A series of this calibre warrants owning as it is worthy of multiple viewings. That is not an earthshattering declaration when it comes to series produced by the BBC as they have given us a ton of quality. Though the series has a huge cast the story is never too intricate that you cannot catch on quickly.
It deals with a man who creates and runs a large department store in London. This season begins in 1928 and Lady Mae (played by Katherine Kelley) returns to London. Her arrival coincides with American Selfridge (played by Jeremy Piven) getting into a tight financial spot due to some quickly made decisions in regards to promoting the store. Grove (played by Tom Goodman-Hill) is celebrating his twentieth year with the store.
An almost ten year jump ahead in time between the end of the third season and the beginning of the fourth occurs. This is to allow for the tying up of characters and their storylines. The final ten episodes allow us ample time to say goodbye to characters and be somewhat happy about the way things end.

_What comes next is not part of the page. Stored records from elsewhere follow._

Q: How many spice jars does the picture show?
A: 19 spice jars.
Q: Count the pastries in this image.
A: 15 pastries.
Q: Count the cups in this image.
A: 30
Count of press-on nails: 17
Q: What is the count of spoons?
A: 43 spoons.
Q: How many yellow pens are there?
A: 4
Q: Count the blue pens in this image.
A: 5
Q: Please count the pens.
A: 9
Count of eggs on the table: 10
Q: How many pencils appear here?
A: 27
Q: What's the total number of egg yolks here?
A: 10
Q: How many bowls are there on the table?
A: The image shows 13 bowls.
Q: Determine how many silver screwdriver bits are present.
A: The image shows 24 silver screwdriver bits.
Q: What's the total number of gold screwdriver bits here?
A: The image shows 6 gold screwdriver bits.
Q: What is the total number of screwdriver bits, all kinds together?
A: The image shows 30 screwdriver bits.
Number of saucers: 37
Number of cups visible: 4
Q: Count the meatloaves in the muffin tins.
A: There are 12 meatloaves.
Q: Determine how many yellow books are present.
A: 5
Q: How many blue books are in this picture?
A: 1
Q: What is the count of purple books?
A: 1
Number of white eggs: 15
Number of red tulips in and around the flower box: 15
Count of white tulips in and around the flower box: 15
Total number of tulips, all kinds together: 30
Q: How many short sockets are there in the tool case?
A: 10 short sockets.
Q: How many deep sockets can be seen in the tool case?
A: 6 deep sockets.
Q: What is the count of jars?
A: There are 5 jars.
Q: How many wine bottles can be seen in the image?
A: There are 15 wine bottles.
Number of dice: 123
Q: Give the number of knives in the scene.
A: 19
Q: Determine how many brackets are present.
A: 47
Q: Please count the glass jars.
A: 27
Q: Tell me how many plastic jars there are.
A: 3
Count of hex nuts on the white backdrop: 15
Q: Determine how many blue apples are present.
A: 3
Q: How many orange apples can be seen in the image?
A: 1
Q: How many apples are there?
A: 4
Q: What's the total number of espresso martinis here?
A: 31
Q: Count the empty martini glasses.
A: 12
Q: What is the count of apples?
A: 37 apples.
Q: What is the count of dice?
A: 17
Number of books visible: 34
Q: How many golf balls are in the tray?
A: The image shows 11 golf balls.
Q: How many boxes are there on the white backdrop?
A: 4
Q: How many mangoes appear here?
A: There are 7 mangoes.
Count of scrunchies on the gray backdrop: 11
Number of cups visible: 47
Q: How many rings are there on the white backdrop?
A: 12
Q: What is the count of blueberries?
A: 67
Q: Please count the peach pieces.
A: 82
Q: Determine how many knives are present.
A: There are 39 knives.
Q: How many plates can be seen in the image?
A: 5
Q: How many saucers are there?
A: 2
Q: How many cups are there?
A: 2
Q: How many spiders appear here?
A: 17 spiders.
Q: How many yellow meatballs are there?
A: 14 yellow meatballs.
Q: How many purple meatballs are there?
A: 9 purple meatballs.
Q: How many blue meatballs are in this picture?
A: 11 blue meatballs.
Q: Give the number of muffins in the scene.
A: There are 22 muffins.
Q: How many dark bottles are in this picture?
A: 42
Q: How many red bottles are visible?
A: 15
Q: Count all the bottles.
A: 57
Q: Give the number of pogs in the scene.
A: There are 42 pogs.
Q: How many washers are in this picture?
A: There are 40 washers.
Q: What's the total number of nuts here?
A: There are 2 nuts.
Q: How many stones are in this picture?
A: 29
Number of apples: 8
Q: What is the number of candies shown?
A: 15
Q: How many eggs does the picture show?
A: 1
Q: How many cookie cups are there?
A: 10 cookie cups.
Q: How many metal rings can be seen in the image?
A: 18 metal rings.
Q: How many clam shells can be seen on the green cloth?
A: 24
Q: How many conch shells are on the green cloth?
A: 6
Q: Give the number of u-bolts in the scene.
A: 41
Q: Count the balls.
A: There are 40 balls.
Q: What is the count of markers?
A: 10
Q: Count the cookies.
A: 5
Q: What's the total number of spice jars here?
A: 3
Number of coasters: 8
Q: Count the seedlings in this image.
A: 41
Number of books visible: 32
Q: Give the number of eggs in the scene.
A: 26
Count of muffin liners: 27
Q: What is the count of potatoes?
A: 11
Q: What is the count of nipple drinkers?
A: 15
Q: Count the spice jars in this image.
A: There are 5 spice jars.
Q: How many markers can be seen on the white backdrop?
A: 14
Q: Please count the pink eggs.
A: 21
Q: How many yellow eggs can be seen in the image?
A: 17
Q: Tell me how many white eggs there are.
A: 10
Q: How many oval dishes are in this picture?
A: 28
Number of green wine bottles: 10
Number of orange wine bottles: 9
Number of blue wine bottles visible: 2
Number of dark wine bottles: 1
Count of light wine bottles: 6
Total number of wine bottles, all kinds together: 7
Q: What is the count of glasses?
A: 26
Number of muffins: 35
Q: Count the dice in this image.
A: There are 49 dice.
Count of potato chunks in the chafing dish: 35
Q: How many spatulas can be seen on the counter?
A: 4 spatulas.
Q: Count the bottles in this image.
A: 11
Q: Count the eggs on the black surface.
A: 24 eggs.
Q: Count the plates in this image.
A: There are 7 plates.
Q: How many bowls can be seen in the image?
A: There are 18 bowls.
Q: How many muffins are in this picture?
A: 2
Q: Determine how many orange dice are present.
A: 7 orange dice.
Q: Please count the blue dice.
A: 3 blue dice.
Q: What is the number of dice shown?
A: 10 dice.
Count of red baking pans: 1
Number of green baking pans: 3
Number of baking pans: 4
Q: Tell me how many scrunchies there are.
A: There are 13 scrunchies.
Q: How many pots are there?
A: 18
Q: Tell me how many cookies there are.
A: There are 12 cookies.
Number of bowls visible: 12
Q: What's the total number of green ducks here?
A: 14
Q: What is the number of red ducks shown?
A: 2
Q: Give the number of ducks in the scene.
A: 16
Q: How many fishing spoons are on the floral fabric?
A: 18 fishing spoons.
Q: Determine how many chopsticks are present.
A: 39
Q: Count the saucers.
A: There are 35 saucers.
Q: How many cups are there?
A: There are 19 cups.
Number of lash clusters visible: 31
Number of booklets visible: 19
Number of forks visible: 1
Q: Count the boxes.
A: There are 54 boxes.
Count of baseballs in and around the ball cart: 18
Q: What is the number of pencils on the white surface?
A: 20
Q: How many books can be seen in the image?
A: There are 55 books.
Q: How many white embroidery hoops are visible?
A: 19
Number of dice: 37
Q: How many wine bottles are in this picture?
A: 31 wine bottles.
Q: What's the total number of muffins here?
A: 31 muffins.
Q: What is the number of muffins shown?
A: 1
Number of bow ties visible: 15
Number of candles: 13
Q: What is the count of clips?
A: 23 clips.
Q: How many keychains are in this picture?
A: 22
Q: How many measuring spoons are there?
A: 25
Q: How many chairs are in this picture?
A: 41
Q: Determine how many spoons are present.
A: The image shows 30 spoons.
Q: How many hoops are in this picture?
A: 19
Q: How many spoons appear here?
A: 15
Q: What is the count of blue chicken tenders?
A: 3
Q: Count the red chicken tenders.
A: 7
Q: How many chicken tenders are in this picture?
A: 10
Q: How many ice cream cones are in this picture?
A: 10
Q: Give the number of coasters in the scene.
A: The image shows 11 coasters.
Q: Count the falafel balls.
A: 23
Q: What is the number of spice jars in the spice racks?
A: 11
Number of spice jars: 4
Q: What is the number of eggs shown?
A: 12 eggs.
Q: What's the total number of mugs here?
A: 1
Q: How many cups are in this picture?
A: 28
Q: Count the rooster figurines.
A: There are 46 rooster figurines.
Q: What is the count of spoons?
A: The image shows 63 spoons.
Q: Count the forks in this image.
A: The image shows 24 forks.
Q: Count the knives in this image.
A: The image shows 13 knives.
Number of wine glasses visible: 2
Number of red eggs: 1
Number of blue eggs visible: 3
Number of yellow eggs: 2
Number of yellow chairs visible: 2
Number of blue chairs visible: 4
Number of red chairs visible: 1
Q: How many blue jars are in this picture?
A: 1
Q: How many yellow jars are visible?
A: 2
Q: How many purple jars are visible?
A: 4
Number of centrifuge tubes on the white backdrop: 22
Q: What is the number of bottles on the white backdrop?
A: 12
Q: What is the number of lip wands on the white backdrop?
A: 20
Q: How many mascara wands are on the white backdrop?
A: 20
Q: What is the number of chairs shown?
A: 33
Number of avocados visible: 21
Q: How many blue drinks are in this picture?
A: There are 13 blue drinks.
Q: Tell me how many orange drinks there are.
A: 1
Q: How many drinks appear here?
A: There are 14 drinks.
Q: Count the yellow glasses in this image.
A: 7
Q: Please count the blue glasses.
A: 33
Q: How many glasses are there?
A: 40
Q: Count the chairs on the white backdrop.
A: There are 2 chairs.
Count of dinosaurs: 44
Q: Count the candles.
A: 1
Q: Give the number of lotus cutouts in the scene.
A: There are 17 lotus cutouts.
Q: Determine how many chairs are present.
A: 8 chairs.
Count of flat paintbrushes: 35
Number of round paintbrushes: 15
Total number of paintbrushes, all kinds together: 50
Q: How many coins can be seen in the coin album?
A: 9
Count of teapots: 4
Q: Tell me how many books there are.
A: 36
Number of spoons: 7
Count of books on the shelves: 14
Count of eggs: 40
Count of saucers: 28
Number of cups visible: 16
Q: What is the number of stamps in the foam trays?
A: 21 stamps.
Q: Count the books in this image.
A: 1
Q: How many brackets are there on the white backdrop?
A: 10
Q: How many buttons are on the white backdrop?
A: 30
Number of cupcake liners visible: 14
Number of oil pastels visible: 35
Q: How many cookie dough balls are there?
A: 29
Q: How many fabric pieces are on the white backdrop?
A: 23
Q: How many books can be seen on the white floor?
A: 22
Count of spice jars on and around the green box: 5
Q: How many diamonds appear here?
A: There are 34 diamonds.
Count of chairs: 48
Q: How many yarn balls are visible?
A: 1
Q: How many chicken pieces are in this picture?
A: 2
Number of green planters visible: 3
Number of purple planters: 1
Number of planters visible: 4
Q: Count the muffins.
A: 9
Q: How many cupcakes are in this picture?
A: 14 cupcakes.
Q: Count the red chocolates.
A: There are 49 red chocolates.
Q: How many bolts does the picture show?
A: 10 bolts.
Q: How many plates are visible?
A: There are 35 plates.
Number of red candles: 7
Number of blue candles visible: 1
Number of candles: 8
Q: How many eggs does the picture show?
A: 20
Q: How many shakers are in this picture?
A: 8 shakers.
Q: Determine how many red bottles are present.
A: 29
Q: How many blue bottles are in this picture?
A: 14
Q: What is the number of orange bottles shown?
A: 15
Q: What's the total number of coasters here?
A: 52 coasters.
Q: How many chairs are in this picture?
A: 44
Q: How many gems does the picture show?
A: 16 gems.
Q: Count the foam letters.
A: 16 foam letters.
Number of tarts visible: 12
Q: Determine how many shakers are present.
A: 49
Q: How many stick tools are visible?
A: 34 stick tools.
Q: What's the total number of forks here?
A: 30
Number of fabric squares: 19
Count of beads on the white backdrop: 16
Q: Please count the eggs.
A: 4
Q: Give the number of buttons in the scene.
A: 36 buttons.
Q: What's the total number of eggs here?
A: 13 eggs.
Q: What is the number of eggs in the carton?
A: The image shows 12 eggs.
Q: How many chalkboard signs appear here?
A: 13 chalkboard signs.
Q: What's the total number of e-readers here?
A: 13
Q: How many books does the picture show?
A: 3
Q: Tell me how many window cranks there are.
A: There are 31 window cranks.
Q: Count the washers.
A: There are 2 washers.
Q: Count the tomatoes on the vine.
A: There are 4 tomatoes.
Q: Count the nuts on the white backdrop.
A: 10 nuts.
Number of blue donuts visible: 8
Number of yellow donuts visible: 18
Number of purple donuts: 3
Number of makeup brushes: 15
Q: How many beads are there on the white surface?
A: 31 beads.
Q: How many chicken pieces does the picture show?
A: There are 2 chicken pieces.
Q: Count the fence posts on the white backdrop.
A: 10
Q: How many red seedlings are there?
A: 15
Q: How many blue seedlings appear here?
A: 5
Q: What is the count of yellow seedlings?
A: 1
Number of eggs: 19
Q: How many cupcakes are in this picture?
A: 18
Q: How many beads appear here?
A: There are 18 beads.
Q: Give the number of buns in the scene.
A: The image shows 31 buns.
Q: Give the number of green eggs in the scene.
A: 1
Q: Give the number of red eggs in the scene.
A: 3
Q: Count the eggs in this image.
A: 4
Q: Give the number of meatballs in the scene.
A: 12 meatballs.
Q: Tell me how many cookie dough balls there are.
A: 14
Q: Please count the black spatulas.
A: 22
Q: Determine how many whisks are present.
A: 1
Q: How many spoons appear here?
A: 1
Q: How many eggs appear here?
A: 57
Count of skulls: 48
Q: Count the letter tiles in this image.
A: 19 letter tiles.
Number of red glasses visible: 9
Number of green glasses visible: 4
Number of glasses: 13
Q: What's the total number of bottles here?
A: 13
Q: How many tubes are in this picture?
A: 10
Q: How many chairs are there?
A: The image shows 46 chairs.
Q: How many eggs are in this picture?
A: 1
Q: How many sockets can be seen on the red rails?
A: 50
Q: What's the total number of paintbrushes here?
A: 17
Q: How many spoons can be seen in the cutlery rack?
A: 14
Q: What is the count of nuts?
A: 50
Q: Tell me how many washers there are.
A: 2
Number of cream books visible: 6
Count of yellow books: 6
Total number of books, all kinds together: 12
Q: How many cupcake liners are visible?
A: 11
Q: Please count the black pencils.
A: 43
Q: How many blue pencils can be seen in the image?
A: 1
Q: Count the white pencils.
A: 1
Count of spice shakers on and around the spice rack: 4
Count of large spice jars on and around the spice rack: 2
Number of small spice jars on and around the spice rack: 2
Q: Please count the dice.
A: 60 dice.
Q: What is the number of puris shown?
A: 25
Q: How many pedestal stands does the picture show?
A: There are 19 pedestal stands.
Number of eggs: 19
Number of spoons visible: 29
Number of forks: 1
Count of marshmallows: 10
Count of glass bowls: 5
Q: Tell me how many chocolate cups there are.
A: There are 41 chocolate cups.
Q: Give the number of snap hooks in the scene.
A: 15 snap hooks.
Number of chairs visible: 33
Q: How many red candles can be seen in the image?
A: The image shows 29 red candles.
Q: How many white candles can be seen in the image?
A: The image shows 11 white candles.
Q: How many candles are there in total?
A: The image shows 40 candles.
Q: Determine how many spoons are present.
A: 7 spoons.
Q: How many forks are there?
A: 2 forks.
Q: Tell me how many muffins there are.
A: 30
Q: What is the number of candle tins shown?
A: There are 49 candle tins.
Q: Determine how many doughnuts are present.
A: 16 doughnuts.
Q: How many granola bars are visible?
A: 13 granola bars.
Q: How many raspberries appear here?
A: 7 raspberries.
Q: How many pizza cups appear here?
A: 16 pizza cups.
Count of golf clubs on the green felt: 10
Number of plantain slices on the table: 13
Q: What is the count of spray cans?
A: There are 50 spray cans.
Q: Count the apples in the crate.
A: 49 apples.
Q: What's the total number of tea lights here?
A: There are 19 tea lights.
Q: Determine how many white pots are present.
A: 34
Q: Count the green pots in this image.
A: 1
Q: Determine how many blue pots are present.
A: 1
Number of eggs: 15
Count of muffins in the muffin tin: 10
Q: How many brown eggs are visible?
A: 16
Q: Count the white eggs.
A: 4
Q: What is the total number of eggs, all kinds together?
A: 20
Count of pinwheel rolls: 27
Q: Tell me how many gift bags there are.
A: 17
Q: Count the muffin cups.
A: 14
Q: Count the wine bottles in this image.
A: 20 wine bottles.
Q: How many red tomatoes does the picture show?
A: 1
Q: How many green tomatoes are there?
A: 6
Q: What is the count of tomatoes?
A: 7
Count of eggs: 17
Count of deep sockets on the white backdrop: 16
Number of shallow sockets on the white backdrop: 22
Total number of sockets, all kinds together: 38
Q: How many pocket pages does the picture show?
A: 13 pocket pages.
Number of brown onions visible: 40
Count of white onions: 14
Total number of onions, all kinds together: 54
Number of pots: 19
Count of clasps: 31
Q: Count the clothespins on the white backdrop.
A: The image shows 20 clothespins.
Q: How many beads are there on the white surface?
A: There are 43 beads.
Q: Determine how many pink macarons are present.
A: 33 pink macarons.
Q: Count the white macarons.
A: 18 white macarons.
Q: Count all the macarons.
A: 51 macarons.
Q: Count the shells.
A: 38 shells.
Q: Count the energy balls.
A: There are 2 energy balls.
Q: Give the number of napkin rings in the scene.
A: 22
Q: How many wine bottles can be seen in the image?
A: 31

There has been the inevitable comparison the hugely popular Downton Abbey (though I don’t know why as they are completely different series) and while it is not as lavish particular attention is paid to things like set and costumes. They really transport you to London in the 1920s. While the backdrop of the series is the store and running of it, the series branches out into things like interpersonal relationships and other subplots. While the characters have ups and downs the series does not, remaining consistently strong. Sadly this is said to be the series’ last season.
-The Making of ‘Mister Selfridge’: (HD 5:57)
-The Rise and Fall of Harry Selfridge: (HD 3:38)
-The Ladies of Selfridges: (HD 3:36)
-Interview With Jeremy Piven: (HD 6:30).